**What to do**
a – In the article on updating the 2013 mobile benchmark suite, which benchmark is being dropped this year?
b – Proceed with the article on updating the 2013 mobile benchmark suite, picking up right after its last sentence.

Updating AnandTech’s 2013 Mobile Benchmark Suite (RFC)
by Jarred Walton on January 29, 2013 9:45 PM EST- Posted in
- Laptops
- Gaming
- Ultrabook
- Benchmarks
- Notebooks
If it seems like just last year that we updated our mobile benchmark suite, that’s because it was. We’re going to be keeping some elements of the testing, but with the release of Windows 8 We’re looking to adjust other areas. This is also a request for input (RFC = Request for Comments if you didn’t know) from our readers on benchmarks they would like us to run—or not run—specifically with regards to laptops and notebooks.
We used most of the following tests with the Acer S7 review, but we’re still early enough in the game that we can change things up if needed. We can’t promise we’ll use every requested benchmark, in part because there’s only so much time you can spend benchmarking before you’re basically generating similar data points with different applications, and also because ease of benchmarking and repeatability are major factors, but if you have any specific recommendations or requests we’ll definitely look at them.
General Performance Benchmarks
We’re going to be keeping most of the same general performance benchmarks as last year. PCMark 7, despite some question as to how useful the results really are, is at least a general performance suite that’s easy to run. (As as side note, SYSmark 2012 basically requires a fresh OS install to run properly, plus wiping and reinstalling the OS after running, which makes it prohibitively time consuming for laptop testing where every unit comes with varying degrees of customization to the OS that may or may not allow SYSmark to run.) We’re dropping PCMark Vantage this year, mostly because it’s redundant; if Futuremark comes out with a new version of PCMark, we’ll likely add that as well.
At least for the near term, we’re also including results for TouchXPRT from Principled Technologies; this is a “light” benchmark suite designed more for tablets than laptops (at least in our opinion), but it does provide a few other results separate from a monolithic suite like PCMark 7. We’ll also include results from WebXPRT for the time being, though again it seems more tablet-centric. We don’t really have any other good general performance benchmarking suites, so for other general performance benchmarks we’ll return once again to the ubiquitous Cinebench 11.5 and x264 HD. We’re updating to x264 HD 5.x, however, which does change the encoding somewhat, and if a version of x264 comes out with updated encoding support (e.g. for CUDA, OpenCL, and/or Quick Sync) we’ll likely switch to that when appropriate. We’re still looking for a good OpenCL benchmark or two; WinZip sort of qualifies, but unfortunately we’ve found in testing that 7-zip tends to beat it on file size, compression time, or both depending on the settings and files we use.

**Recorded information**
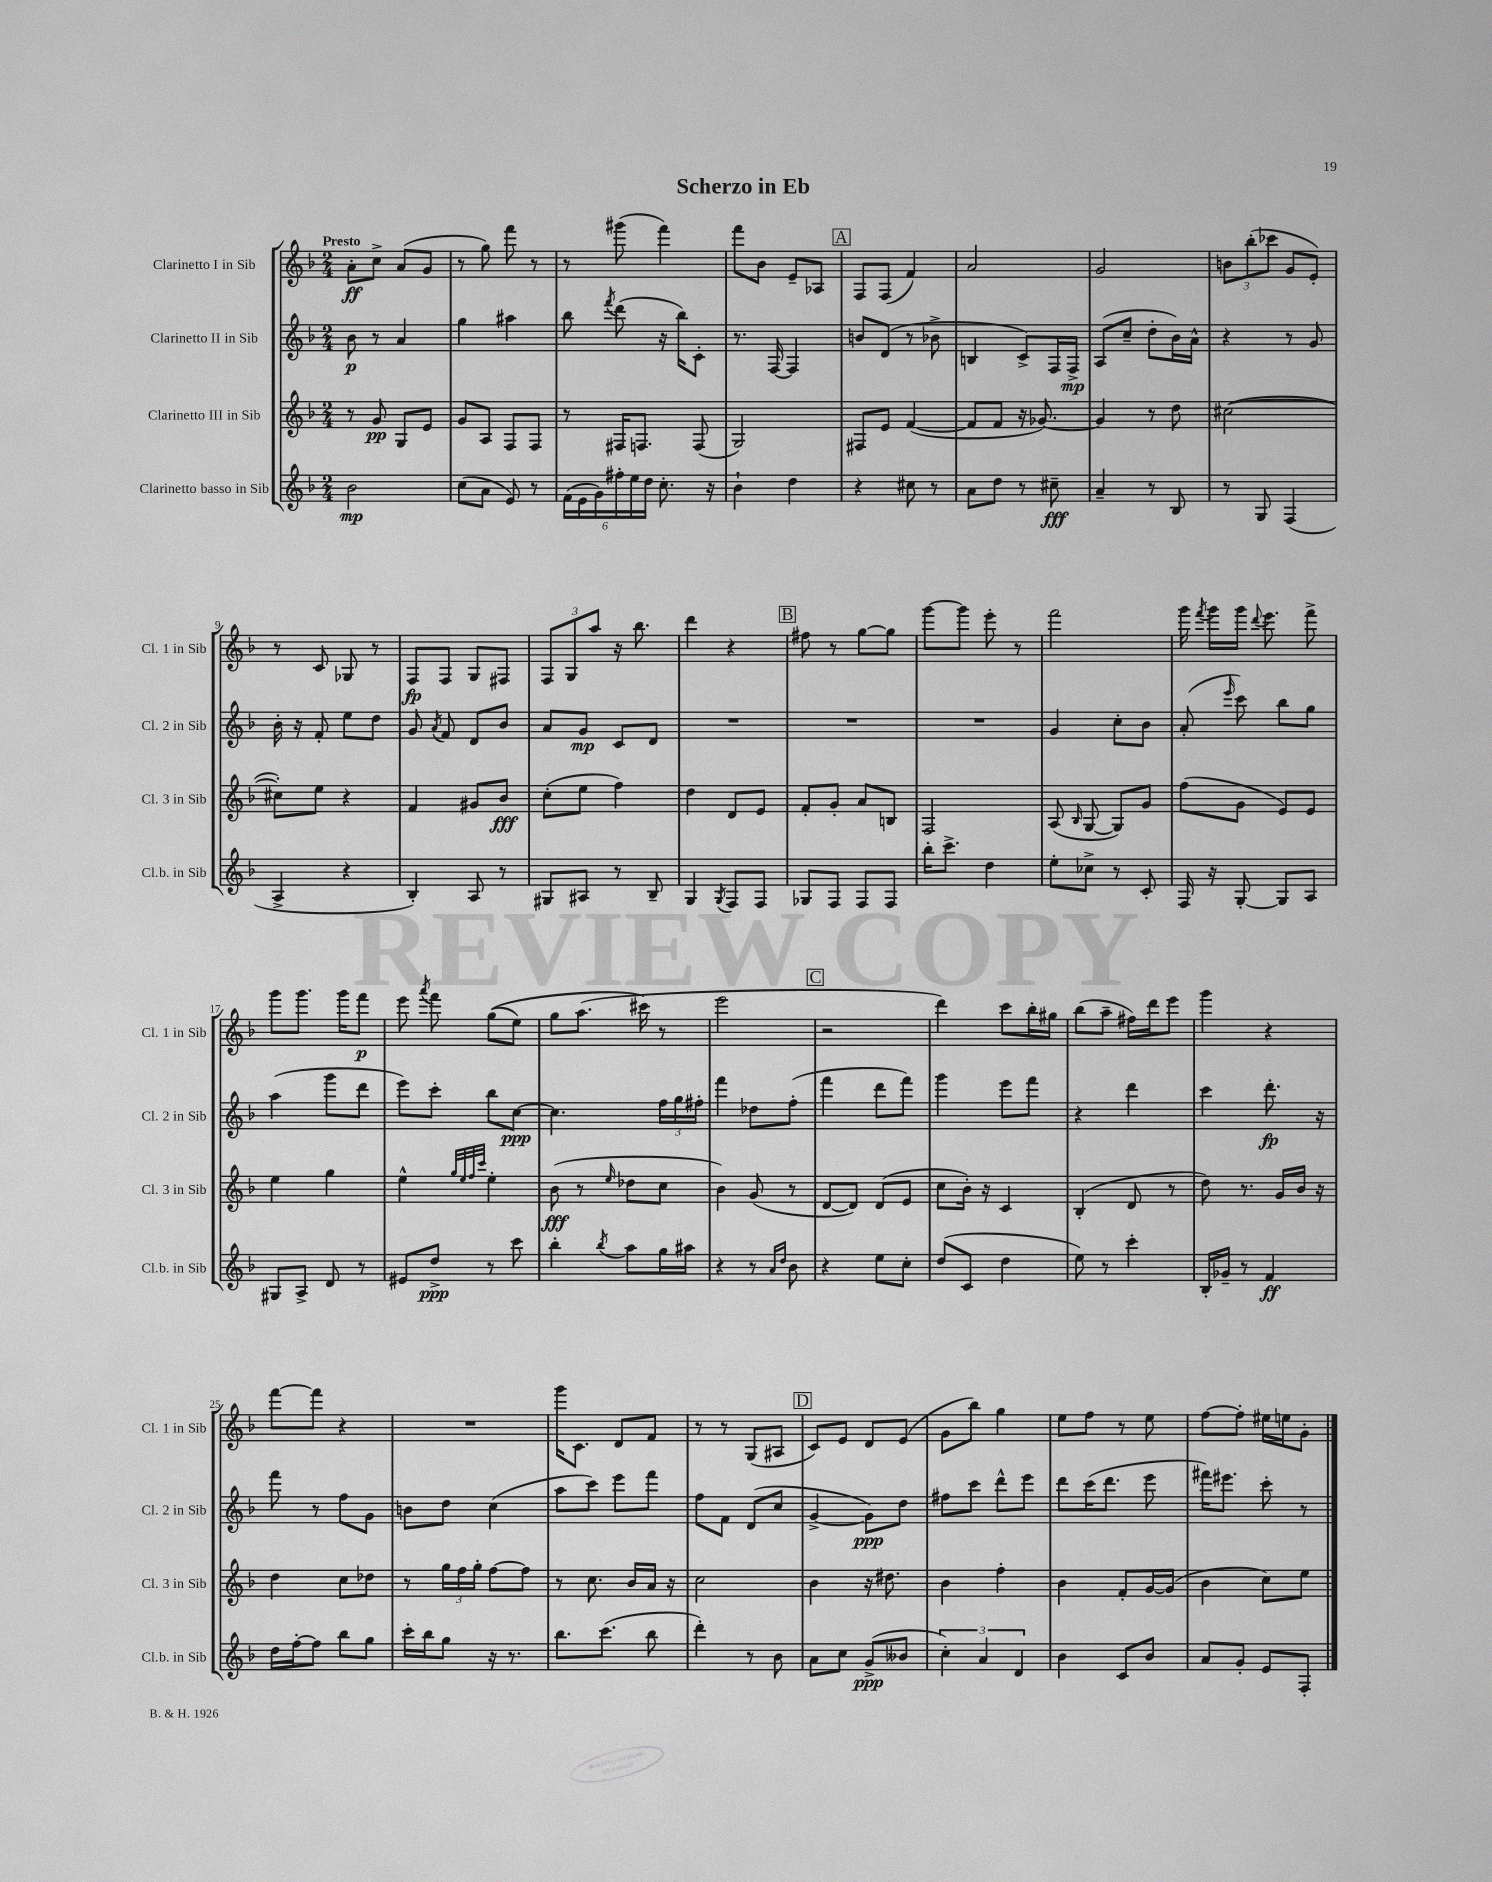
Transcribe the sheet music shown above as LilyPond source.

**Solved tasks**
a – PCMark Vantage is being dropped, mostly because it is redundant.

b –
On the graphics side of the equation, there doesn’t seem to be a need to benchmark every single laptop on our gaming suite—how many times do we need to see how an Ultrabook with the same CPU and iGPU runs (or doesn’t run) games?—so we’ll continue using 3DMark as a “rough estimate” of graphics performance. As with PCMark, we’re dropping the Vantage version, but we’ll continue to use 3DMark06 and 3DMark 11, and we’ll add the new version “when it’s done”. We’re considering the inclusion of another 3D benchmark, CatZilla (aka AllBenchmark 1.0 Beta19), at the “Cat” and “Tiger” settings, but we’d like to hear feedback on whether it makes sense or not.
Finally, we’ll continue to provide analysis of display quality, and this is something we really hope to see improve in 2013. Apple has thrown down the gauntlet with their pre-calibrated MacBook, iPhone, iPad, and iMac offerings; if anyone comes out with a laptop that charges Apple prices but can’t actually match Apple on areas like the display, touchpad, and overall quality, you can bet we’ll call them to the carpet. Either be better than Apple and charge the same, or match Apple and charge less, or charge a lot less and don’t try to compete with Apple (which is a dead-end race to the bottom, so let’s try to at least have a few laptops that eschew this path).
Battery Benchmarks
As detailed in the Acer S7 review, we’re now ramping up the “difficulty” of our battery life testing. The short story is that we feel anything less than our previous Internet surfing test is too light to truly represent how people use their laptops, so we’re making that our Light test. For the Medium test, we’ll be increasing the frequency of page loads on our Internet test (from every 60 seconds down to every 12 seconds) and adding in playback of MP3 files. The Heavy test is designed not as a “worst-case battery life” test but rather as a “reasonable but still strenuous” use case for battery power, and we use the same Internet test as in the Medium test but add in looped playback of a 12Mbps 1080p H.264 video with a constant FTP download from a local server running at ~8Mbps (FileZilla Server with two simultaneous downloads and a cap of 500KBps, downloading a list of large movie files).
Other aspects of our battery testing also warrant clarification. For one, we continue to disable certain “advanced” features like Intel’s Display Power Saving Technology (which can adjust contrast, brightness, color depth, and other items in order to reduce power use). The idea seems nice, but it basically sacrifices image quality for battery life, and since other graphics solutions are not using these “tricks” we’re leaving it enabled. We also disable refresh rate switching, for similar reasons—testing 40Hz on some laptops and 60Hz on others isn’t really apples-to-apples. Finally, we’re also moving from 100 nits brightness to 200 nits brightness for all the battery life testing, and the WiFi and audio will remain active (volume at 30% with headphones connected).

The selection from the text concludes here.